- [Task directions]: Write out the stretch of lines below that begins at the line with "right shoulder: (263, 304)" and ends at the line with "right front paw: (541, 397)", including both, exactly as given and nothing more.

BEGIN Provided records

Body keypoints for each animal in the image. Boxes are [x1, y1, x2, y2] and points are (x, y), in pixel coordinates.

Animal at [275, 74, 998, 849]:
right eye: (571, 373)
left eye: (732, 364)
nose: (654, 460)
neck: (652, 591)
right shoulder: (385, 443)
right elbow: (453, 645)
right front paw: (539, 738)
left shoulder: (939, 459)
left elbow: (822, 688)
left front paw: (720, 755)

END Provided records
BEGIN Provided records

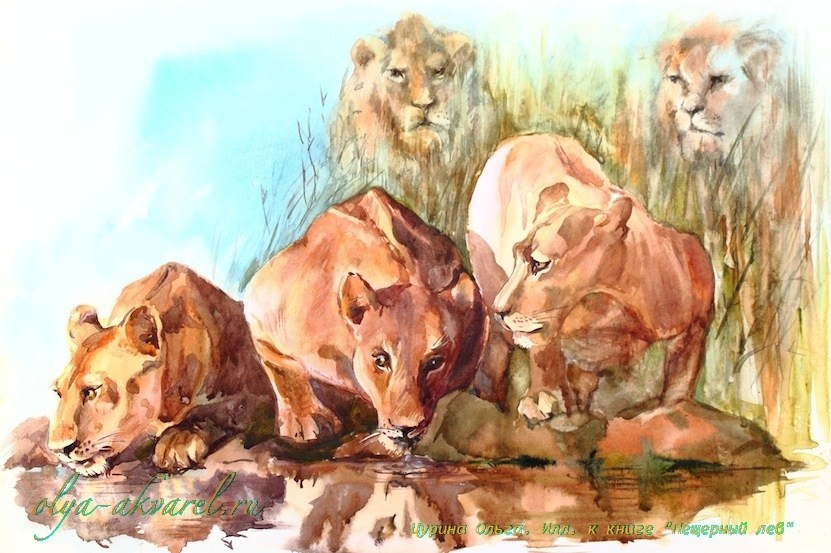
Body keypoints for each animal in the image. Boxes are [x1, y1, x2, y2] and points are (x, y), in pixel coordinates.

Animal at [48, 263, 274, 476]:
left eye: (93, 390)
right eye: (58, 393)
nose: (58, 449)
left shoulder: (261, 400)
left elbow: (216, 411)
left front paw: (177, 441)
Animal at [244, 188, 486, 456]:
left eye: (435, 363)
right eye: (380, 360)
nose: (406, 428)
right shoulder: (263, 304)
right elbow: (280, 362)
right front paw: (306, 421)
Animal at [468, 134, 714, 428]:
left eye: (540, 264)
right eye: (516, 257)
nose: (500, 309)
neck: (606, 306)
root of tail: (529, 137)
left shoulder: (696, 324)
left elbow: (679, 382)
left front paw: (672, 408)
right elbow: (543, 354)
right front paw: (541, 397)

END Provided records

- [Solution to this task]:
right shoulder: (263, 304)
right elbow: (280, 362)
right front paw: (306, 421)
Animal at [468, 134, 714, 428]:
left eye: (540, 264)
right eye: (516, 257)
nose: (500, 309)
neck: (606, 306)
root of tail: (529, 137)
left shoulder: (696, 324)
left elbow: (679, 382)
left front paw: (672, 408)
right elbow: (543, 354)
right front paw: (541, 397)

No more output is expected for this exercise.